--- EXERCISE AIM ---
Your answer should be the lines below from the one with "nose: (119, 76)" to the one with "nose: (61, 99)", both included, given again exactly and with nothing added.

--- PROVIDED ENTRIES ---
=== Begin Enclosure ===
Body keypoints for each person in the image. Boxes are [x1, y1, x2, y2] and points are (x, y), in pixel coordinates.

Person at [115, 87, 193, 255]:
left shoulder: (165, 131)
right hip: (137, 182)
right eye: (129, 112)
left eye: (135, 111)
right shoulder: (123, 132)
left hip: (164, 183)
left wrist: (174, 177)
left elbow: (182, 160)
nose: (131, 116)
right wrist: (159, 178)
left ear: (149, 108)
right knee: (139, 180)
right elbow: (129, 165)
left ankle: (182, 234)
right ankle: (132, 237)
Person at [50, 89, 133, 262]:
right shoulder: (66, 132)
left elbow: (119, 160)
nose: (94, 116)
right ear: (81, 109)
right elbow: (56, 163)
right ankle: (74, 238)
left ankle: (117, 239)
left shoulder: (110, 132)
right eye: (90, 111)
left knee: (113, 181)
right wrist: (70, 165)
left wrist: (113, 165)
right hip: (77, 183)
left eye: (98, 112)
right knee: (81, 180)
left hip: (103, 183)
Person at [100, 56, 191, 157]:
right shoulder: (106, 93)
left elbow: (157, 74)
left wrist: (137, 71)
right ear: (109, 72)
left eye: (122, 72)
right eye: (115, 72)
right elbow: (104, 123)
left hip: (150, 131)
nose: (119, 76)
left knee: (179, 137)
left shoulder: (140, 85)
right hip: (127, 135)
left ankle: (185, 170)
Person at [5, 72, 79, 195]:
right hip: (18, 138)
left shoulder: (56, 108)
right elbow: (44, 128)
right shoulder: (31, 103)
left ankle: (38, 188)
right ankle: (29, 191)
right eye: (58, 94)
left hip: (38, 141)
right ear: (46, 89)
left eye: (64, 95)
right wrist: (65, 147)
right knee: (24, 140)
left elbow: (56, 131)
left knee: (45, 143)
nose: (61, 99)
=== End Enclosure ===
=== Begin Enclosure ===
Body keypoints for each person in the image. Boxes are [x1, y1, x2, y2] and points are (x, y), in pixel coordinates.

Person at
=== End Enclosure ===
--- TASK RESULT ---
nose: (119, 76)
left knee: (179, 137)
left shoulder: (140, 85)
right hip: (127, 135)
left ankle: (185, 170)
Person at [5, 72, 79, 195]:
right hip: (18, 138)
left shoulder: (56, 108)
right elbow: (44, 128)
right shoulder: (31, 103)
left ankle: (38, 188)
right ankle: (29, 191)
right eye: (58, 94)
left hip: (38, 141)
right ear: (46, 89)
left eye: (64, 95)
right wrist: (65, 147)
right knee: (24, 140)
left elbow: (56, 131)
left knee: (45, 143)
nose: (61, 99)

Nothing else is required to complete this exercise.